Stored data:
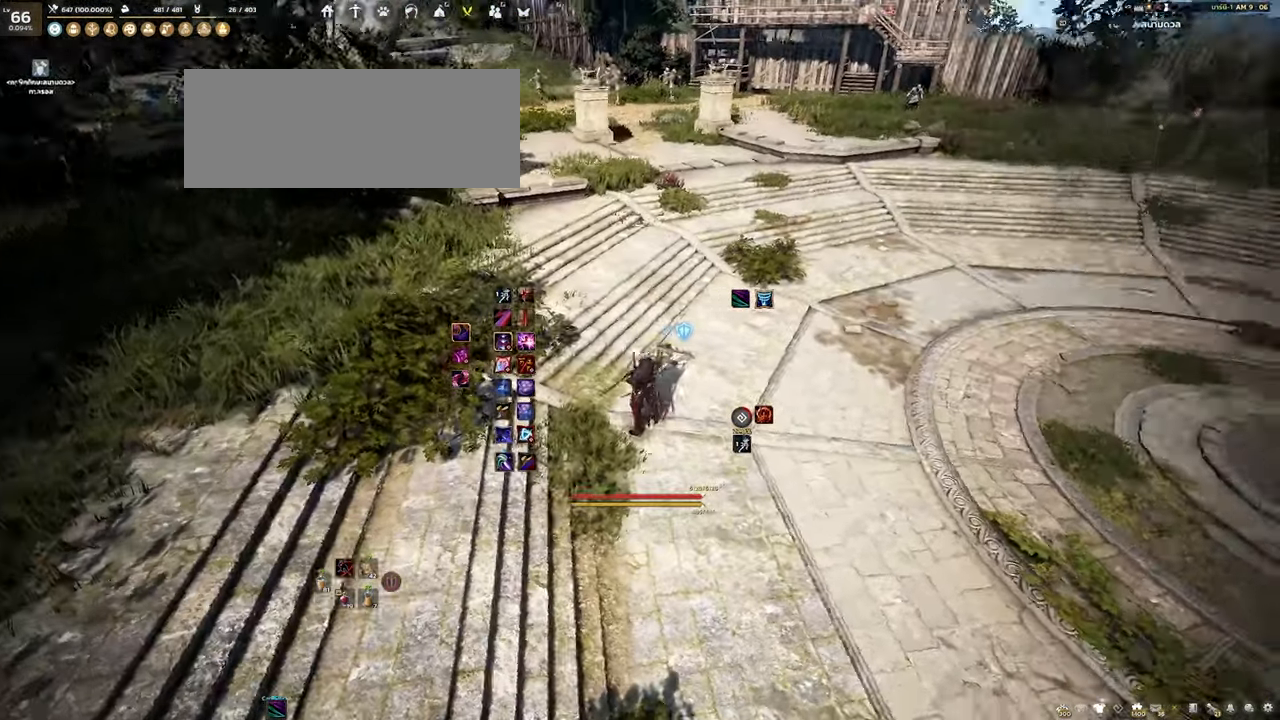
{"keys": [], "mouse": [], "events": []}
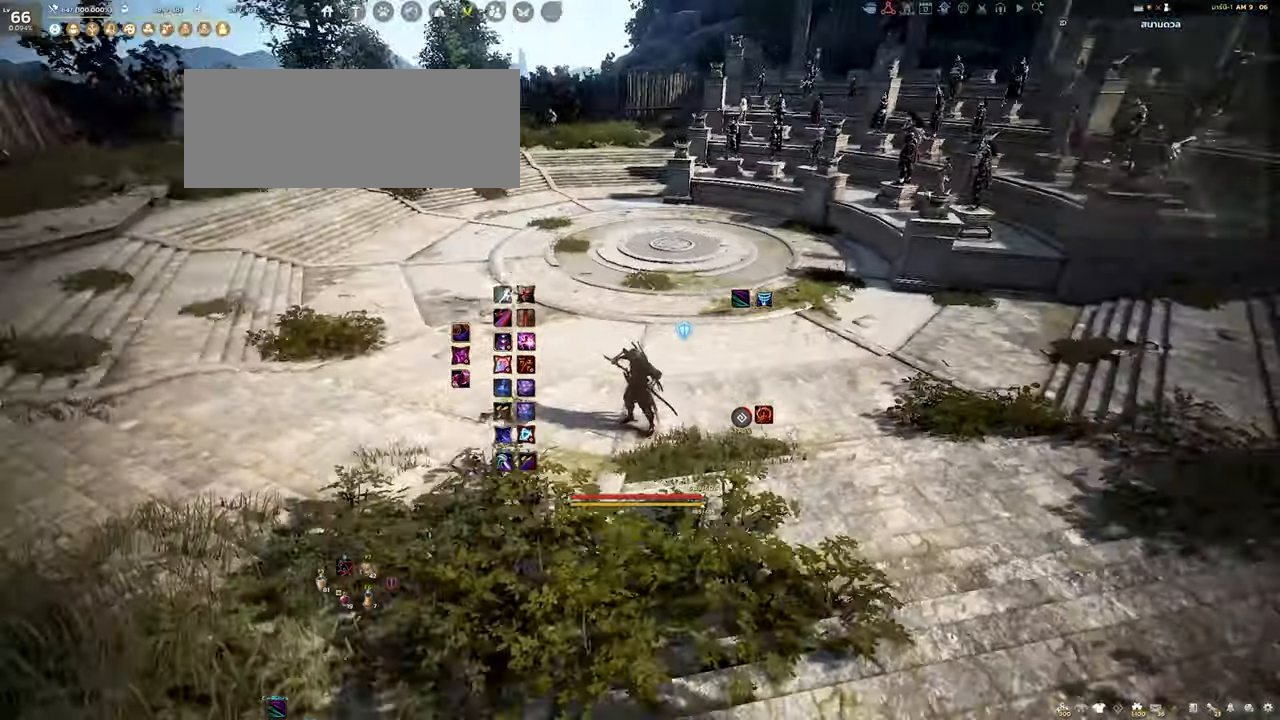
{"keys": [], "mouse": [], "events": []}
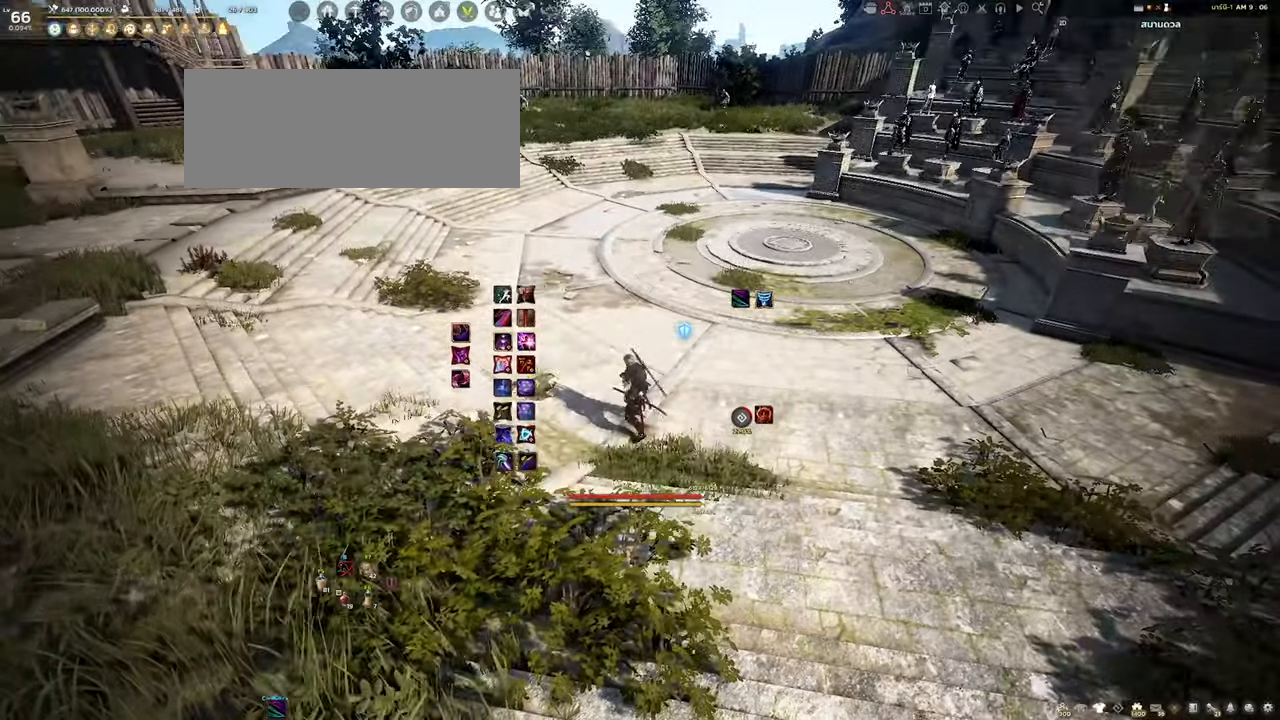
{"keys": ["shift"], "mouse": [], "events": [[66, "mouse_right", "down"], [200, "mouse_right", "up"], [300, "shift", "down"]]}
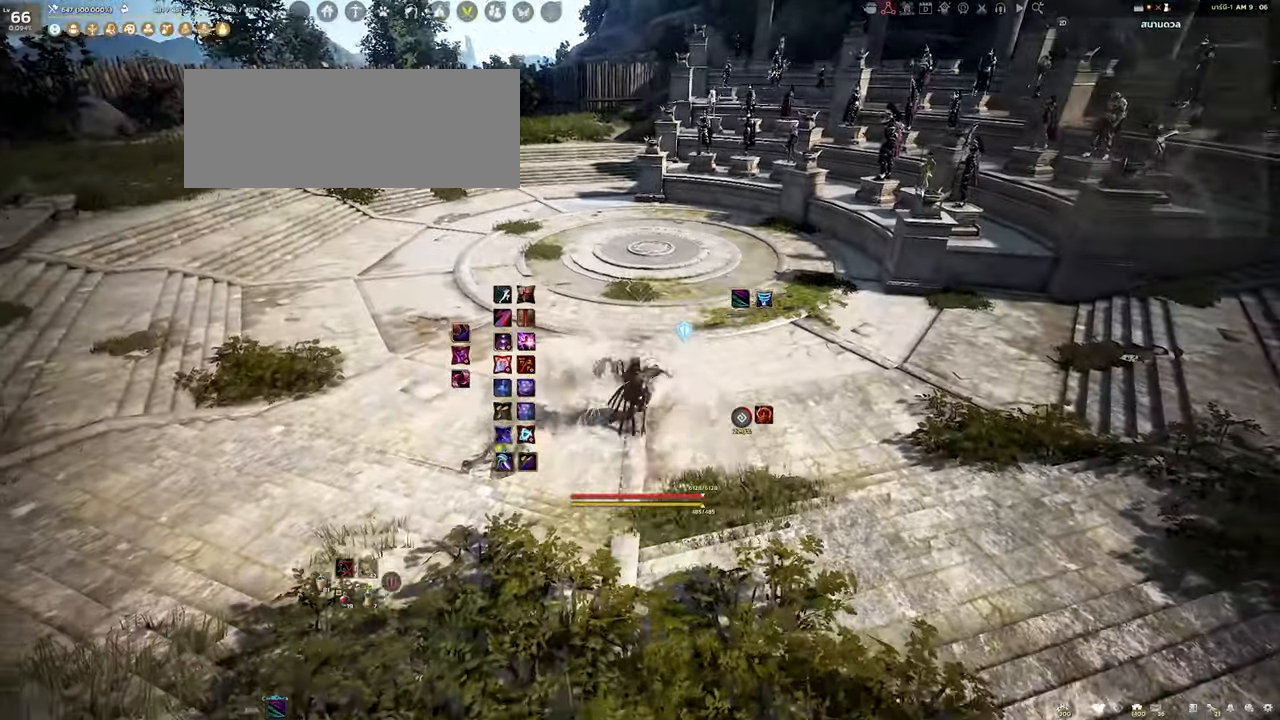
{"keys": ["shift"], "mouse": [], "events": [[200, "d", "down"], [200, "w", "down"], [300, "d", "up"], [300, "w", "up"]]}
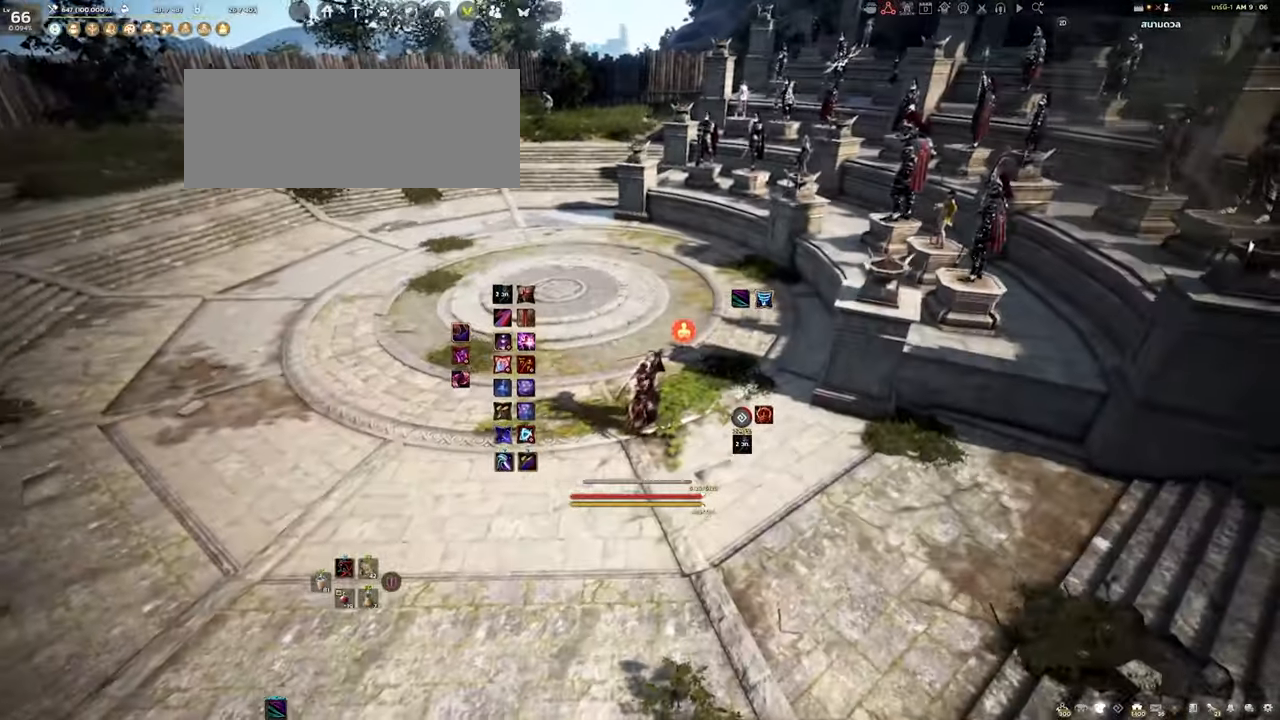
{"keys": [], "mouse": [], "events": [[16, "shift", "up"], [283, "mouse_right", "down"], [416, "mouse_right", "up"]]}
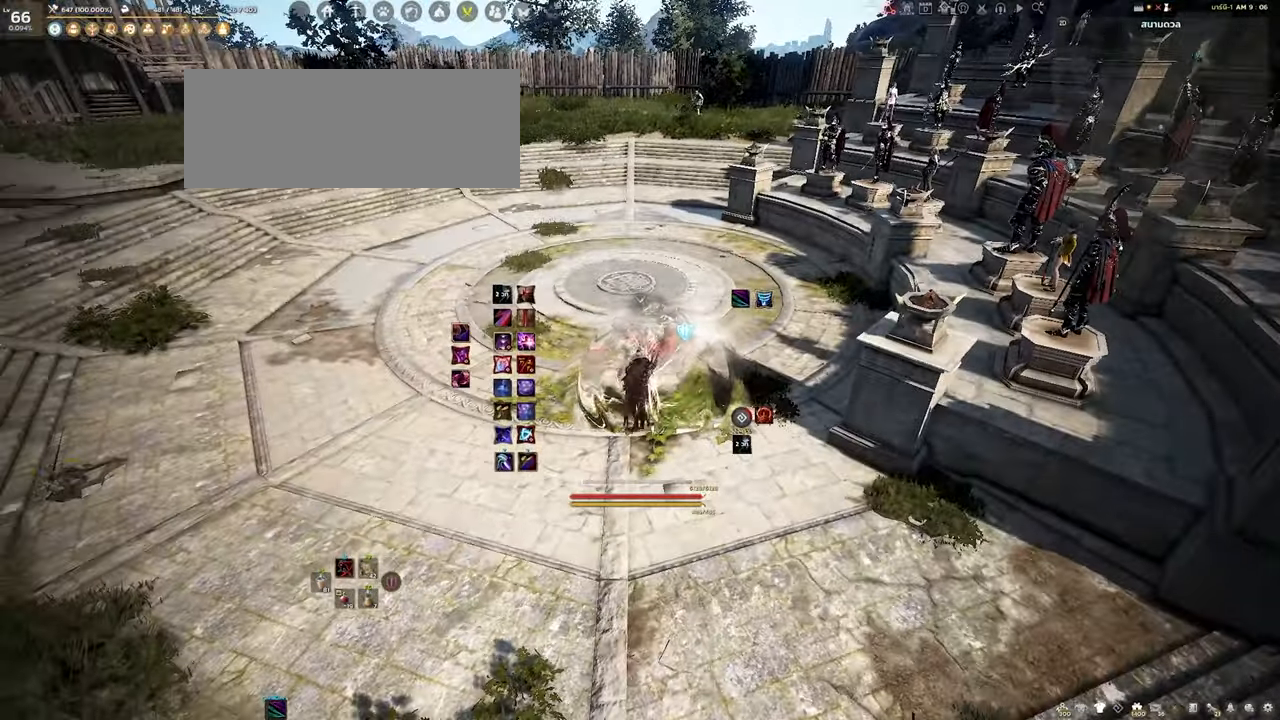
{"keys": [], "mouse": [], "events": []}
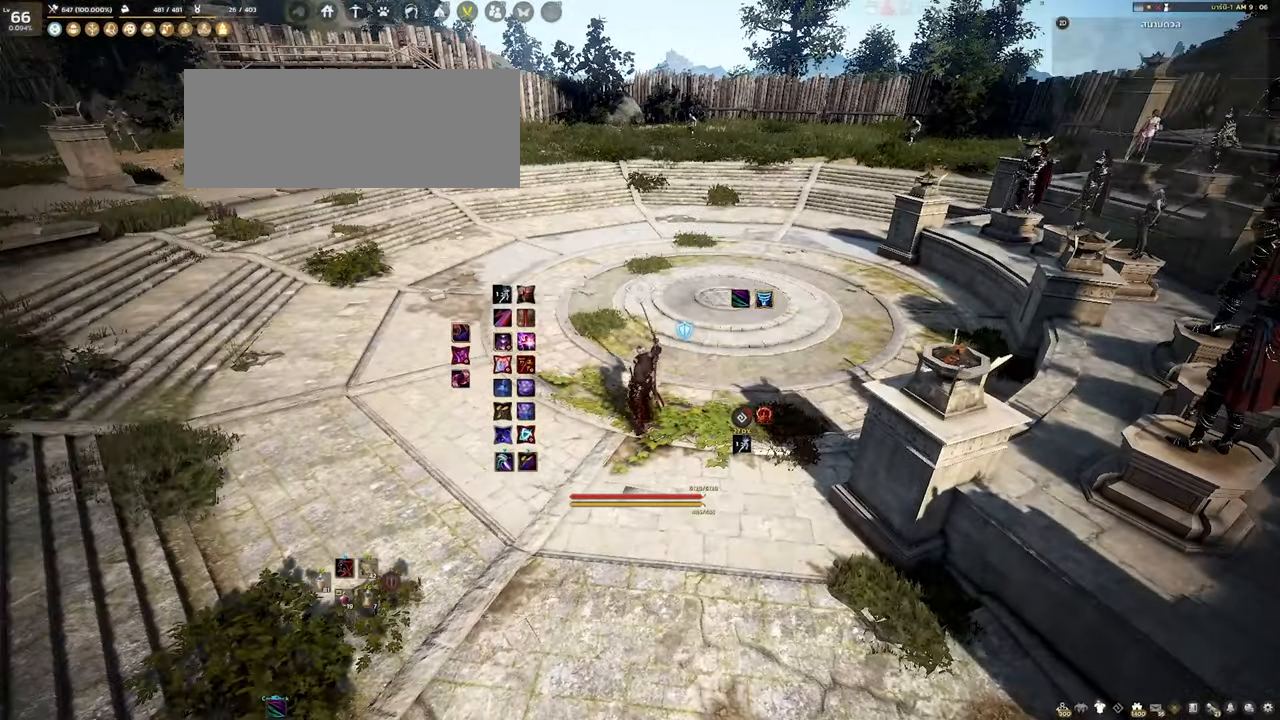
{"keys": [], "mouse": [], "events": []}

• [Prompt]
Output each line exactly as shown above; no pictures go in the copy.

• [Answer to this task]
{"keys": [], "mouse": [], "events": []}
{"keys": [], "mouse": [], "events": []}
{"keys": ["shift"], "mouse": [], "events": [[66, "mouse_right", "down"], [200, "mouse_right", "up"], [300, "shift", "down"]]}
{"keys": ["shift"], "mouse": [], "events": [[200, "d", "down"], [200, "w", "down"], [300, "d", "up"], [300, "w", "up"]]}
{"keys": [], "mouse": [], "events": [[16, "shift", "up"], [283, "mouse_right", "down"], [416, "mouse_right", "up"]]}
{"keys": [], "mouse": [], "events": []}
{"keys": [], "mouse": [], "events": []}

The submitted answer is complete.